The town of Milford, Conn., has announced that three beautiful towering hickory trees on a street are being chopped down, because one child in the area is allergic to hickory nuts. The town was driven by fear of litigation spawned by a letter from Una Glennon, a grandmother of the child.
Must we move all children into a sealed, air-conditioned vault so that they won't face anything that might be dangerous? Perhaps all buildings over ten feet high should also be banned — a child might fall out the window. Or all vegetation.
Must the great mass of people suffer just because one person has a problem — and often a lawyer, or one waiting in the wings? Let us hope that the people of Milford in the future demand that their rights be given some attention.
Mr. [Philip] Howard put it eloquently in op-ed he wrote on this idiotic situation for the New York Times ("A Tree Falls in Connecticut," July 30th):
"Running a society requires the ability to make choices based on an honest assessment of the tradeoffs in each case, often balancing an individual's predicament against the common good....legal threats put a thumb on the scale and drive decisions toward the lowest common denominator."

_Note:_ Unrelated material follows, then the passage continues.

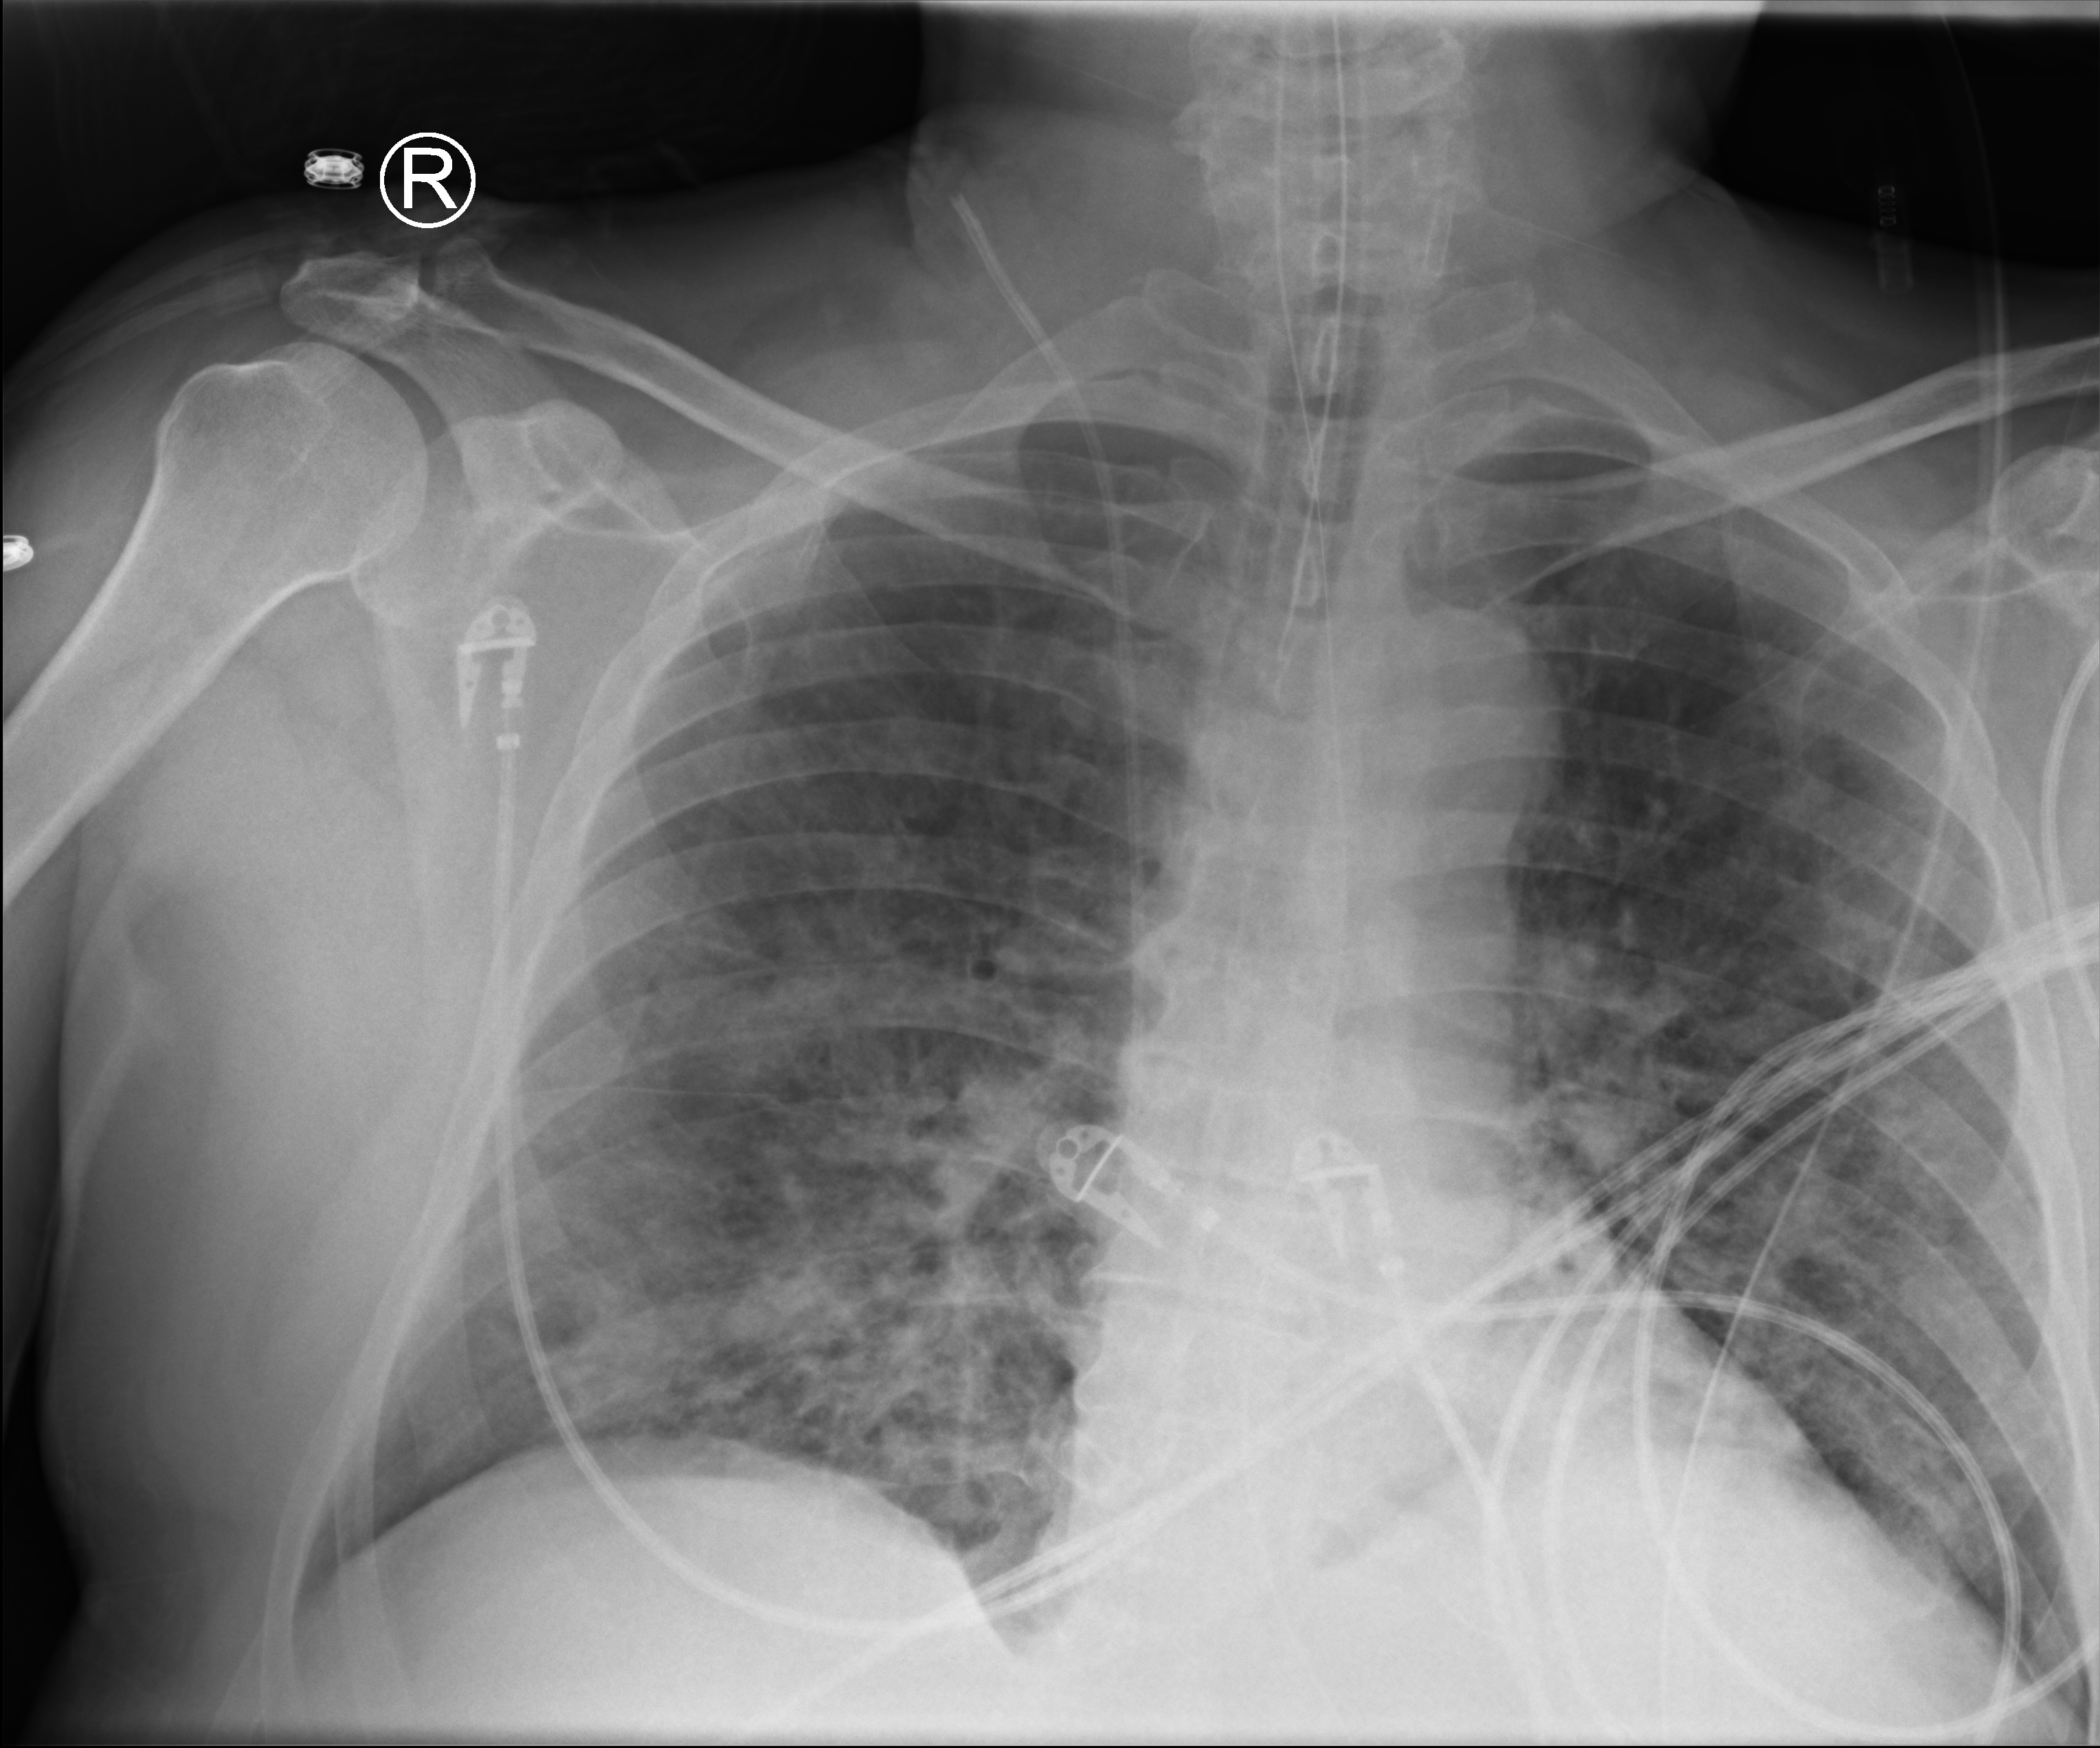
Chest X-ray (portable). Patient hospitalised with COVID-19; male, aged 60–74 years.
From the hospital-stay record, not from the radiograph (when in the stay this image was taken is not recorded): admitted to intensive care during this hospital stay: yes.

I do urge you to read Mr. Howard's editorial by following the link above, as it contains a good deal more information and is better written than this bit I've quoted from The Providence Journal. I should also note that Howard is a lawyer. It goes without saying that I find this affair sickening. Three mature trees were murdered because one child's parents and guardians were unwilling to take full responsibility for its welfare. I must wonder if Milford supermarkets will now stop carrying peanut putter and dried almonds, since, after all this child will be risking its life by entering nut-tainted markets. Will the child's school now demand that no student may bring a peanut butter and jelly sandwich for lunch, since Glennon's grandchild might conceivably come into contact with such a deadly sandwich? If you think these questions are absurd, read Howard's op-ed for some equally bizarre and real-world examples of the lengths that some cities have already gone to in an effort to avoid frivolous lawsuits and convert the world into a great every-child-safe environment.